The attack

On Friday October 21st, as people tried to watch Netflix or listen to Spotify they both suddenly stopped working. This “internet doomsday” happened because of a distributed denial of service (DDOS) attack on Dyn.

Dyn is a huge DNS company that provides IP addresses to URLs, disrupting numerous websites like Netflix, Spotify, and Amazon. A DDOS attacks attempt to inundate the internet with traffic caused by a special malware called a botnet.

Dyn actually blamed the internet of things (IoT) such as DVRs and security cameras as a source of the attack. This probably is an iconic event to tech nerds and binge watchers alike. This huge attack affected numerous popular websites. Even though Netflix was making you rip your hair out, we need to be more aware of how insecure our items really are.

How to be more secure

According to PC Mag, the big DDOS attacks should be a wakeup call for companies and users to secure their IoT devices better. The giant chain of internet connected devices is just a pathway for attackers to access data in order to reach their targets. All these attacks on these devices are things people don’t think about, but there are ways we could avoid this! Securing your devices and connectivity delivery are important to protecting your devices.

Several ways you can reduce this risk include:

  1. Create unique passwords
  2. Run numerous monitoring functions that look for potentially malicious communication from unknown IP addresses. This helps prevent a bot from repeatedly trying to guess your username and password.
  3. If you run your own server, make sure it’s secure and you can maintain it. Cisco suggests strategies like buying excess bandwidth or redundant networks to withstand DDOS attacks. The botnet scans for devices with default username and password credentials.

Learning all about DDOS

DDOS attacks come from a variety of things, including how IoT devices are authenticated, how data is protected, and how the IoT affects other systems. This botnet goes through the web for IoT devices that are secured by default usernames and passwords. It then uses these devices to attack online targets. If I never learned this in IST 233, I would’ve probably just kept on refreshing Netflix throughout the day hoping for the best. Or had given up, like what my non-IT friends would’ve done. Today, we should be aware that these kind of problems could happen at any time.
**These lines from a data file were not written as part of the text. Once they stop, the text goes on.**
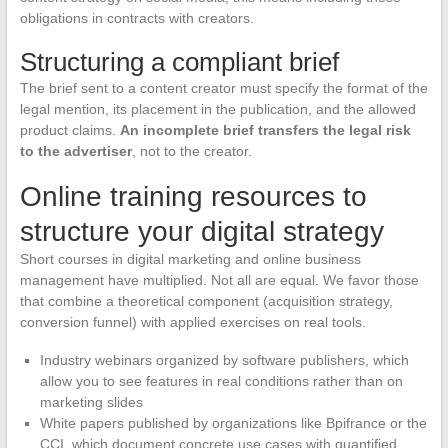
obligations in contracts with creators.
Structuring a compliant brief
The brief sent to a content creator must specify the format of the
legal mention, its placement in the publication, and the allowed
product claims.
An incomplete brief transfers the legal risk
to the advertiser
, not to the creator.
Online training resources to
structure your digital strategy
Short courses in digital marketing and online business
management have multiplied. Not all are equal. We favor those
that combine a theoretical component (acquisition strategy,
conversion funnel) with applied exercises on real tools.
Industry webinars organized by software publishers, which
allow you to see features in real conditions rather than on
marketing slides
White papers published by organizations like Bpifrance or the
CCI, which document concrete use cases with quantified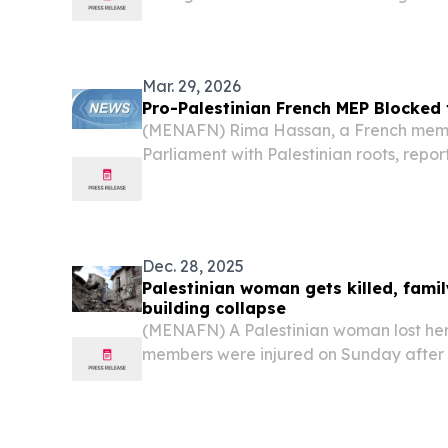
interrogation, detention, and humiliatio
financial incentives offered to discourag
Mar. 29, 2026
Pro-Palestinian French MEP Blocked
(MENAFN) Rima Hassan, a French memb
Parliament with Palestinian roots, repo
was barred from entering Canada just 
scheduled flight. “I was prevented fro
troubling...
Dec. 28, 2025
Palestinian woman gets killed, famil
building collapse
(MENAFN) A Palestinian woman lost her 
members were injured on Sunday after 
during severe storms in the Gaza Strip,
sources.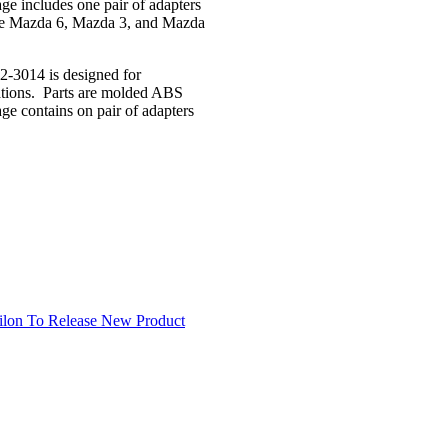
age includes one pair of adapters
like Mazda 6, Mazda 3, and Mazda
2-3014 is designed for
ocations. Parts are molded ABS
age contains on pair of adapters
ilon To Release New Product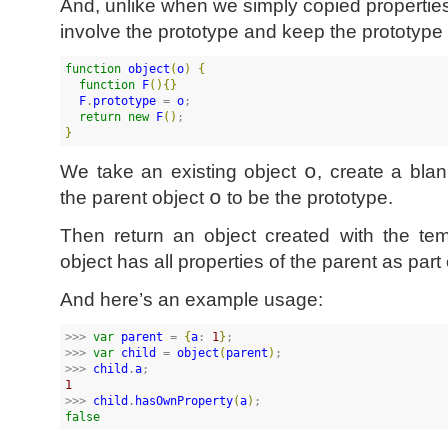
And, unlike when we simply copied properties
involve the prototype and keep the prototype
function
object
(
o
)
{
function
F
(
)
{
}
F
.
prototype
 = 
o
;

return
new
F
(
)
}
We take an existing object
o
, create a blan
the parent object
o
to be the prototype.
Then return an object created with the tem
object has all properties of the parent as part 
And here’s an example usage:
>>> 
var
parent
 = 
{
a
: 
1
}
;

>>> 
var
child
 = 
object
(
parent
)
;

>>> 
child
.
a
1
>>> 
child
.
hasOwnProperty
(
a
)
false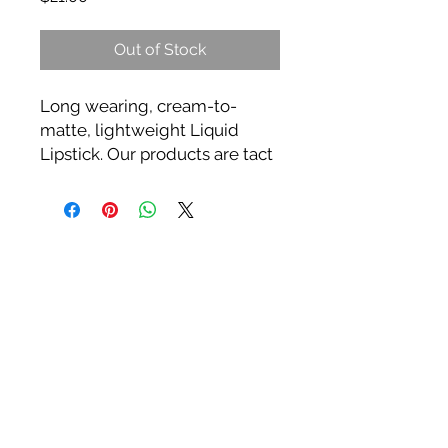
Out of Stock
Long wearing, cream-to-
matte, lightweight Liquid
Lipstick. Our products are tact
free with full coverage & a
silky formula that glides over
lips effortlessly, then dries to a
high fashion long-wearing
matte finish.
**3x more pigment than any
other liquid lipstick on the
market today.
**18 Highly Pigmented Colors
Tips: Exfoliate lips before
But the responsibility to protect IoT devices can’t fall solely on the consumer. Professor Dave Molta believes that a huge problem with these IoT devices is manufacturing quality control. Vendors should be creating products that aren’t vulnerable to these security issues. Established devices are produced in larger volumes, so it’s more likely that security vulnerabilities will be detected. Devices created by unknown vendors have higher vulnerability. One way consumers can protect themselves is to use established products rather than one-off technology.

Don’t be afraid!

Ironically, the DDOS attack happened during Cyber Security Awareness Month. It’s important to understand circumstances that lie under securing your home devices or purchasing them from the right kind of manufacturers. If you want to learn a lot more about this you could start by taking the IST 233 class or attend the Information Security Club meetings.